BEGIN

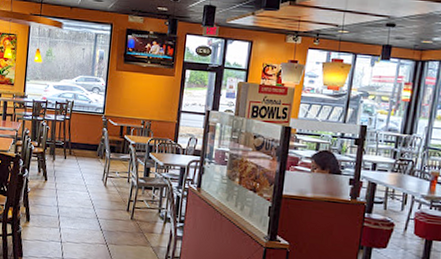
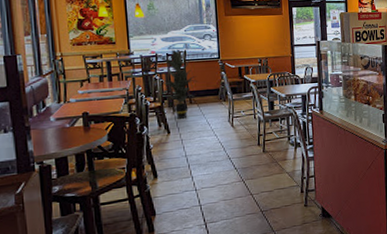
indoor plant: none [45,98,80,169] -> present [156,49,198,119]

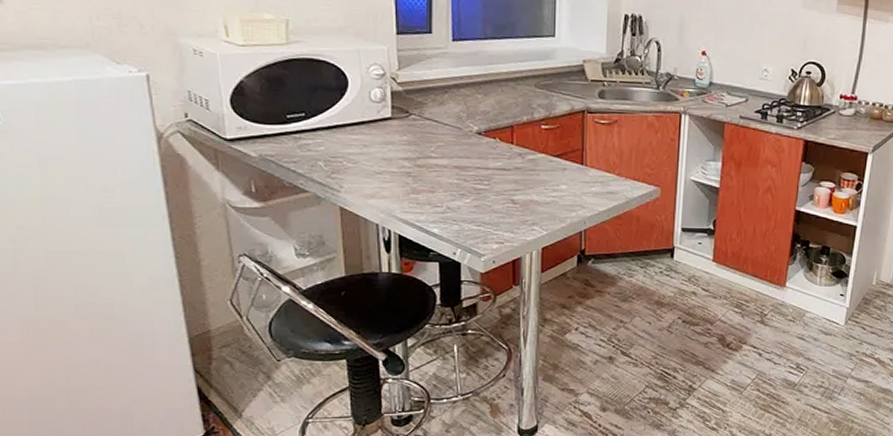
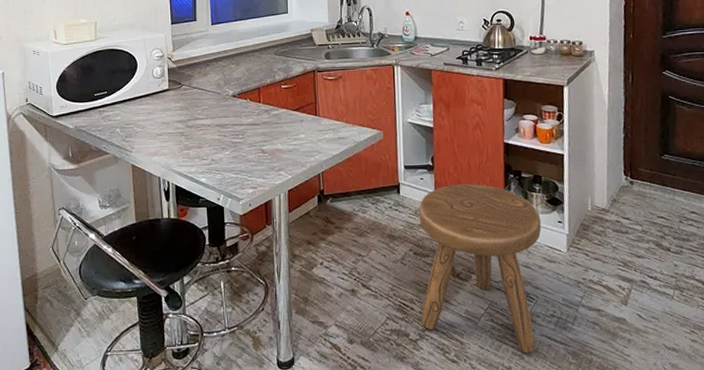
stool: none [683,250,823,421] -> present [419,183,542,353]

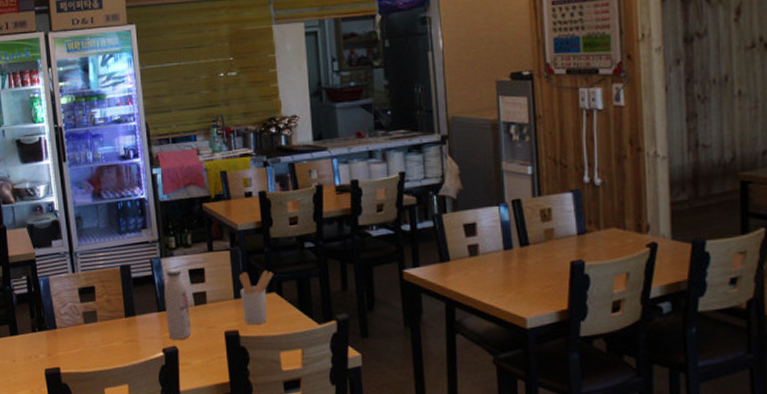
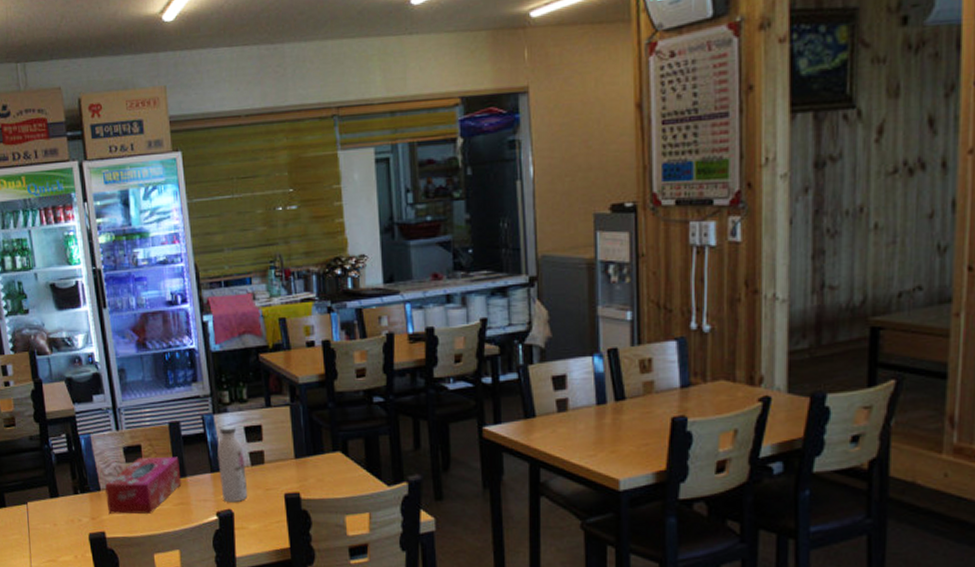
tissue box: none [61,297,131,351] -> present [105,456,182,514]
utensil holder: present [239,270,274,325] -> none [300,427,339,487]

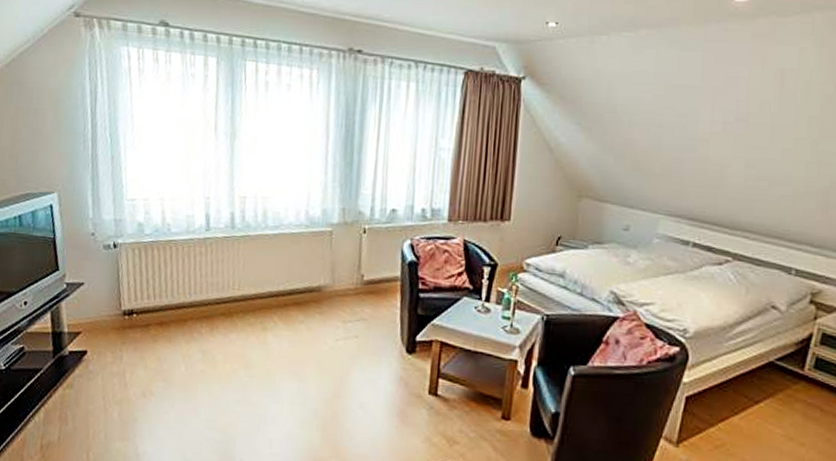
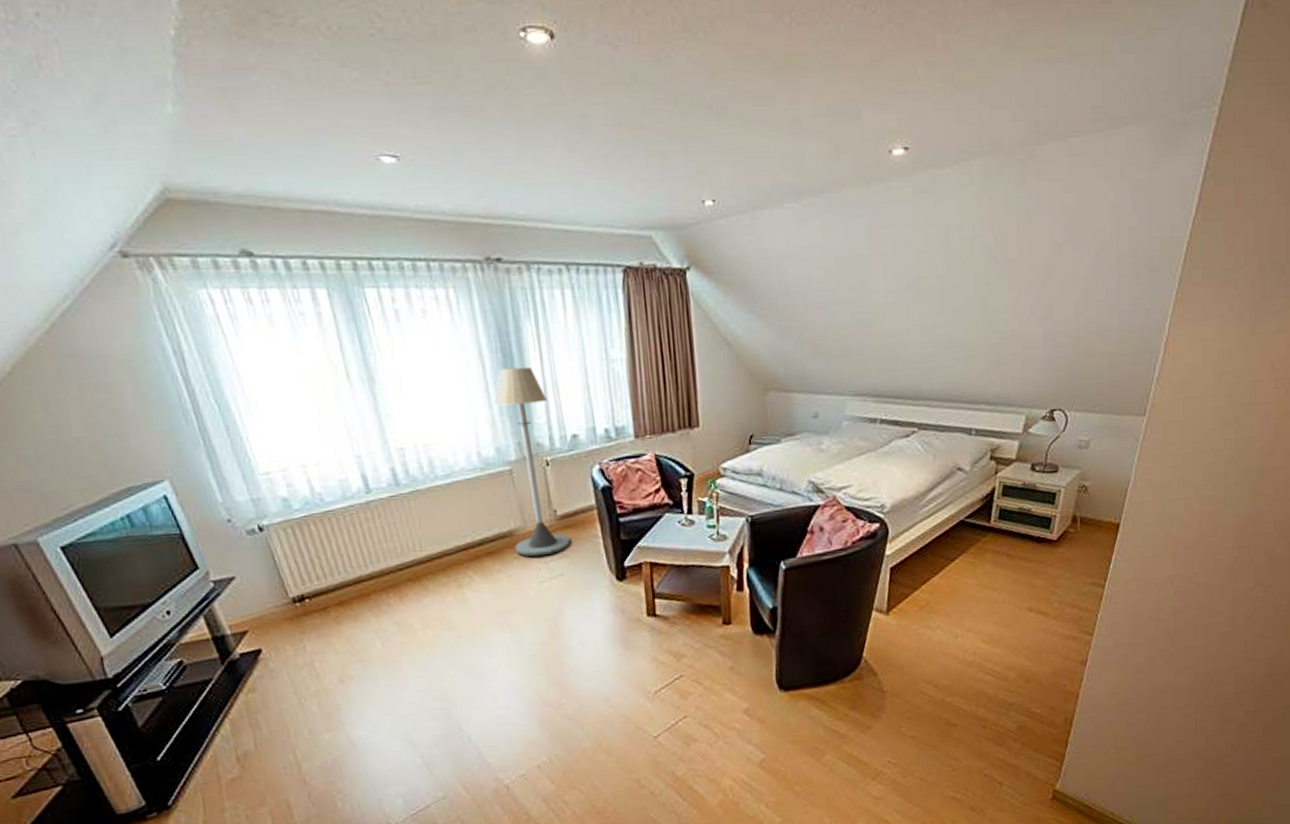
floor lamp: none [319,143,376,316] -> present [493,367,571,557]

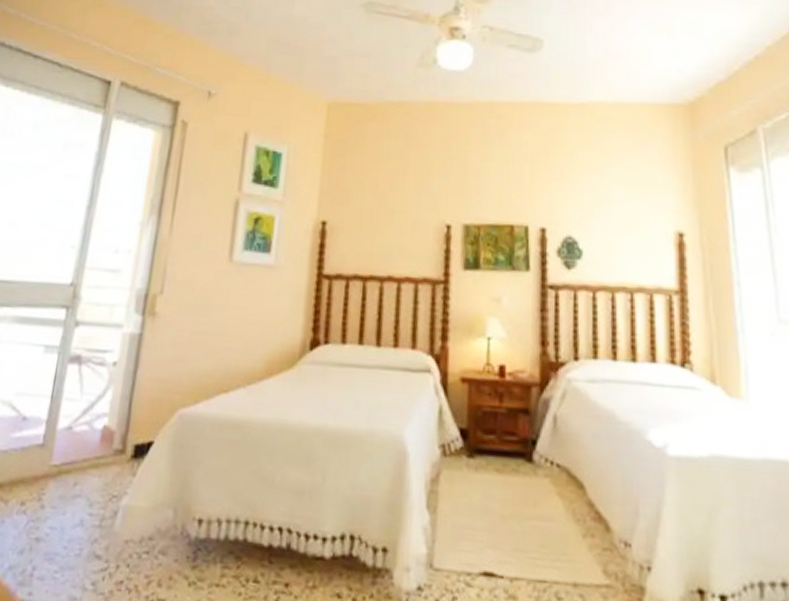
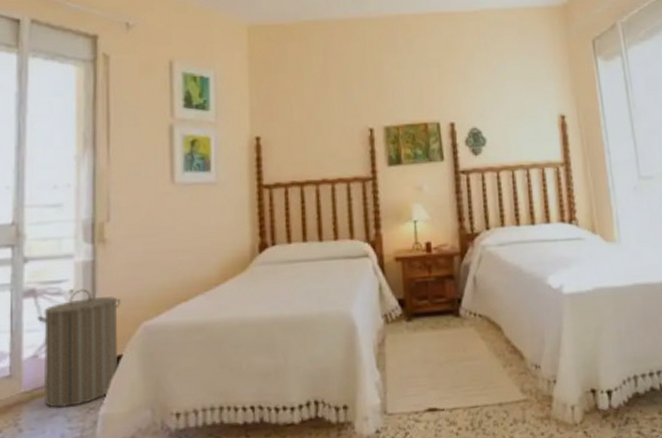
laundry hamper: none [70,362,161,490] -> present [36,288,121,408]

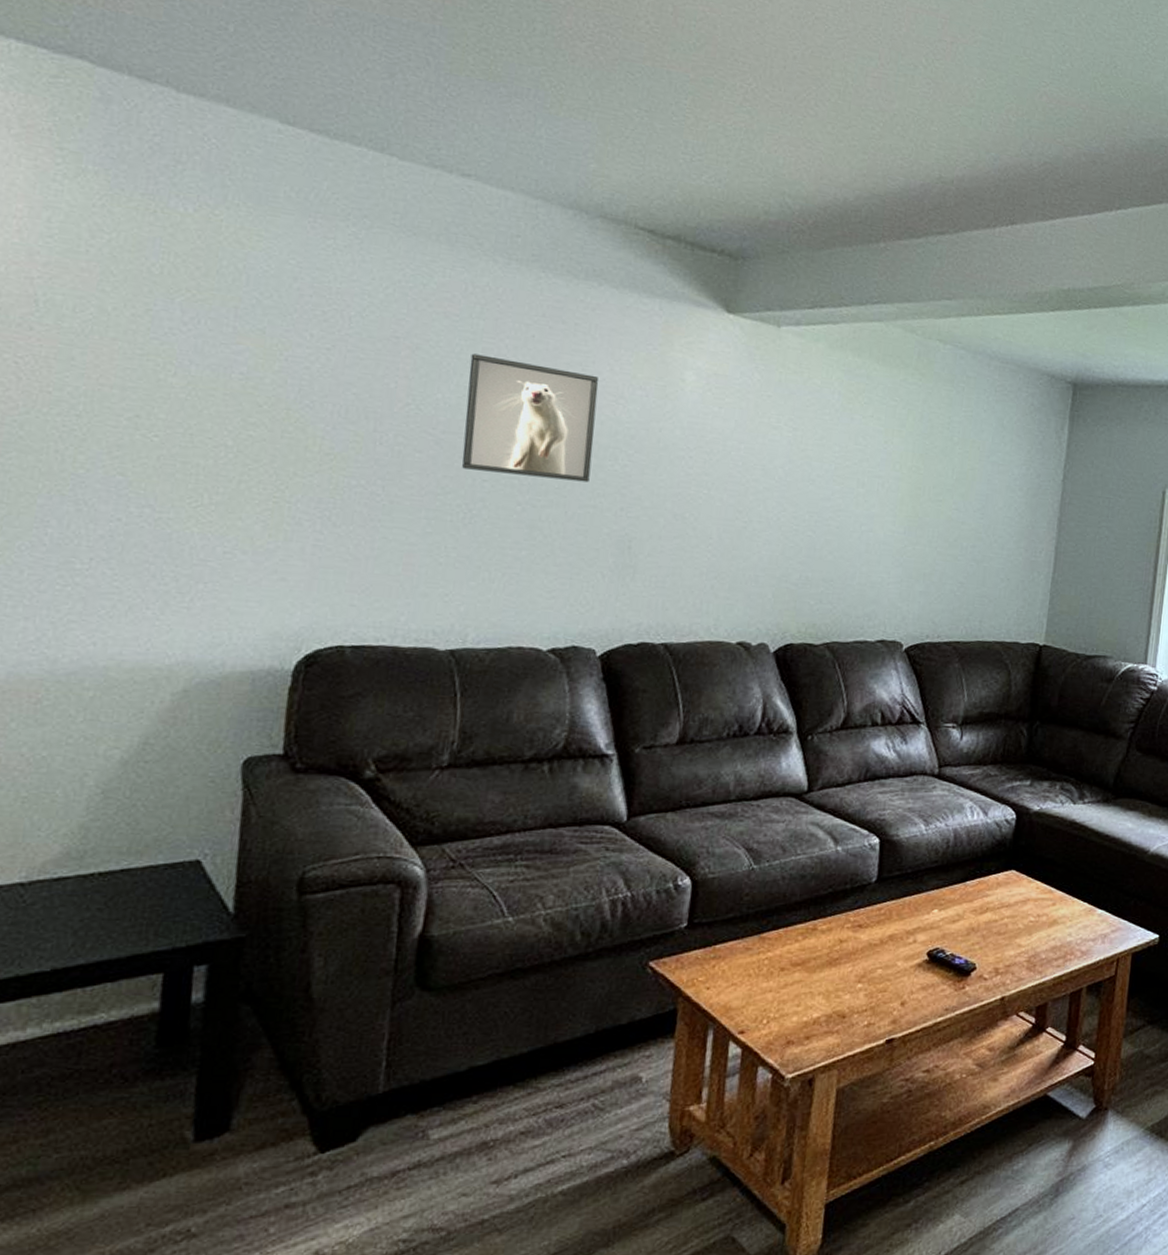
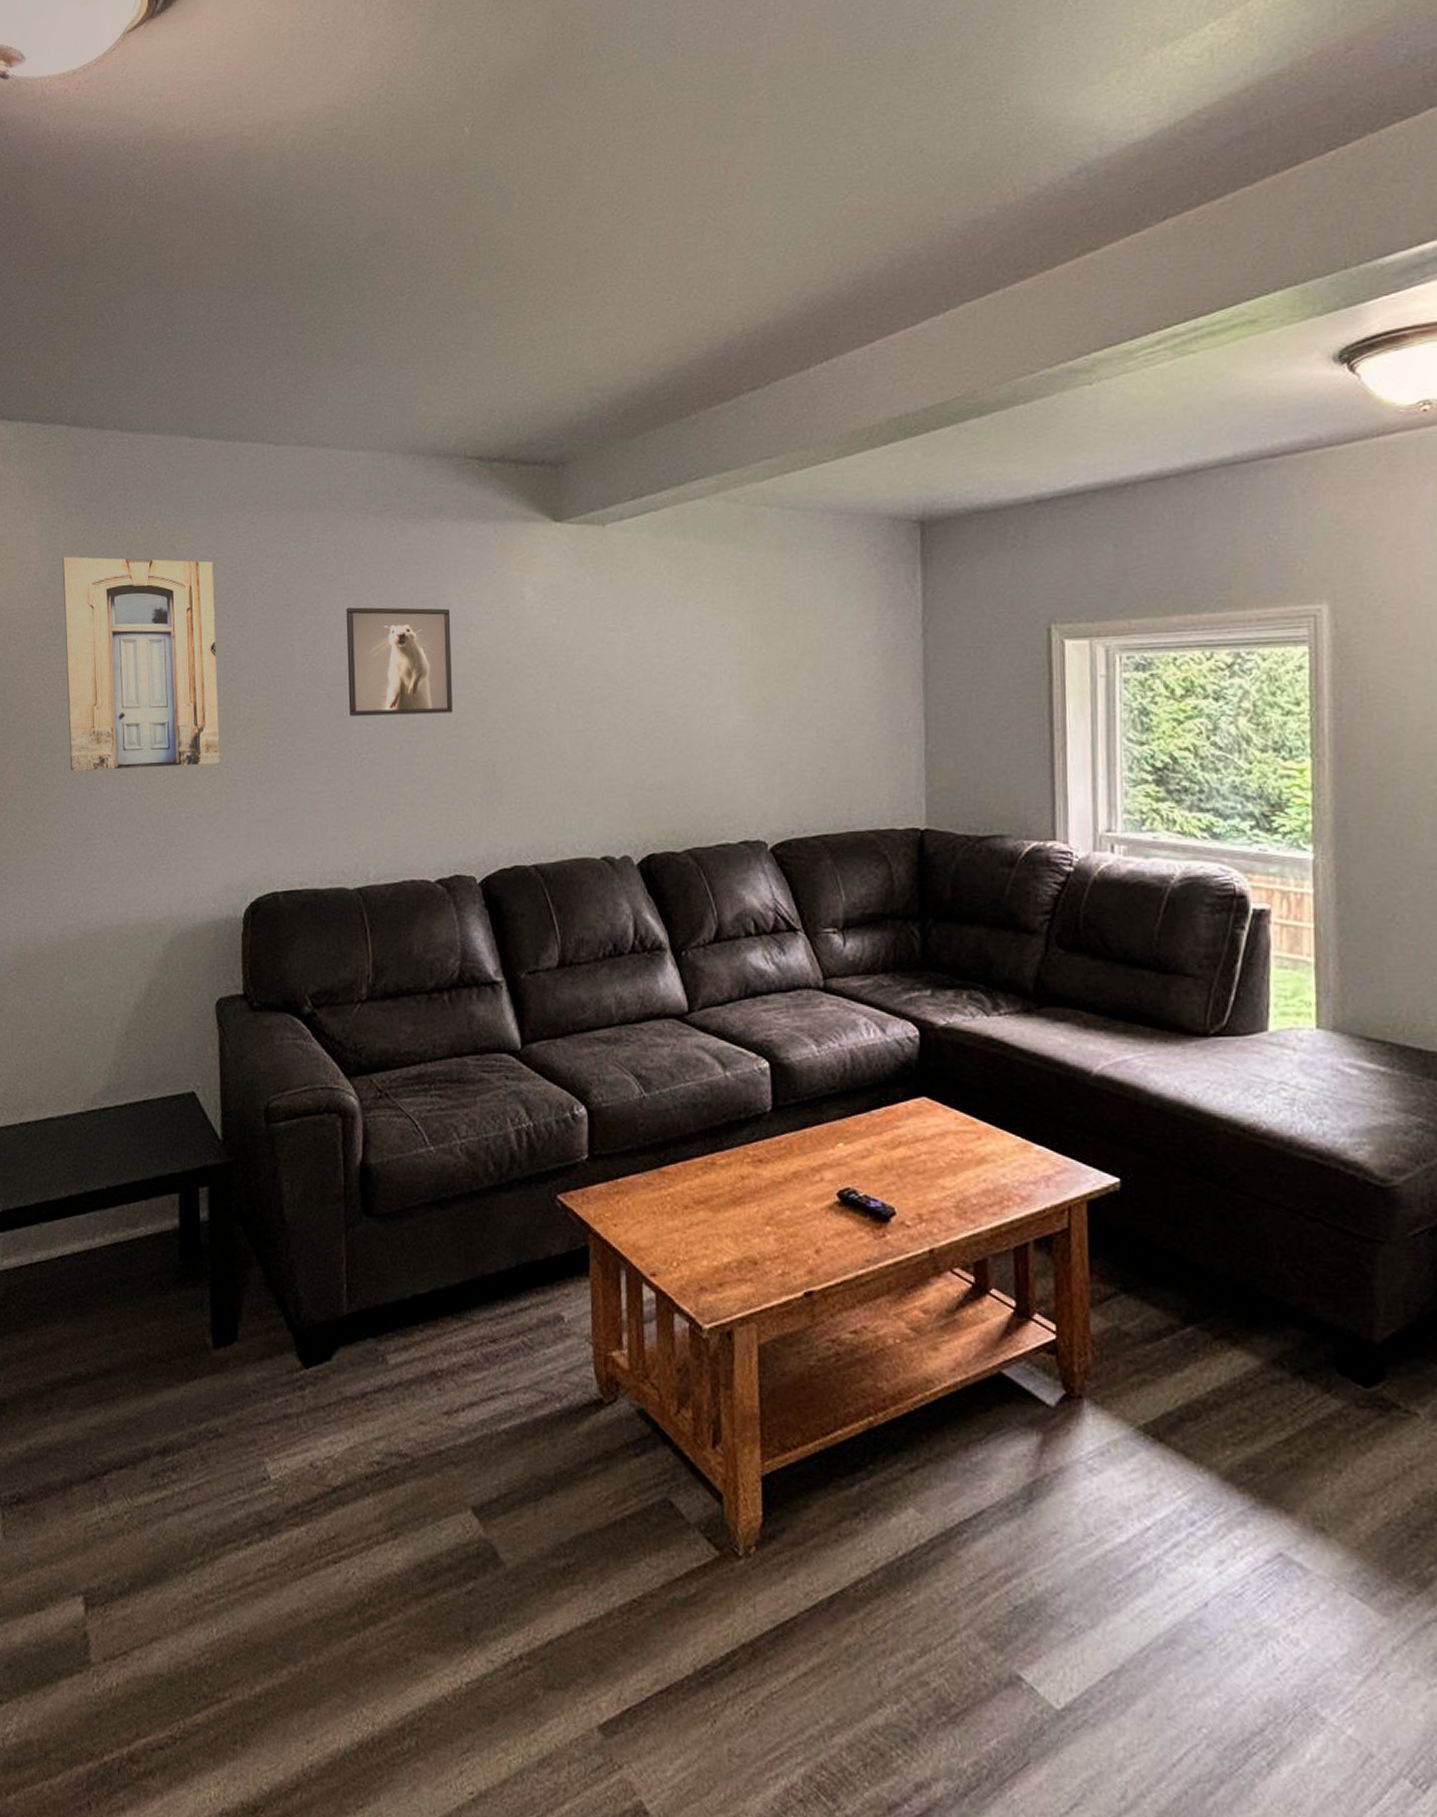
wall art: none [49,219,297,497] -> present [62,556,220,771]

END

From the line containing "stool: none [683,250,823,421]" down to the last line of the entries above, copy each line exactly and nothing more. Leave pictures out.

- _Task output_:
stool: none [683,250,823,421] -> present [419,183,542,353]

tissue box: none [61,297,131,351] -> present [105,456,182,514]
utensil holder: present [239,270,274,325] -> none [300,427,339,487]

floor lamp: none [319,143,376,316] -> present [493,367,571,557]

laundry hamper: none [70,362,161,490] -> present [36,288,121,408]

wall art: none [49,219,297,497] -> present [62,556,220,771]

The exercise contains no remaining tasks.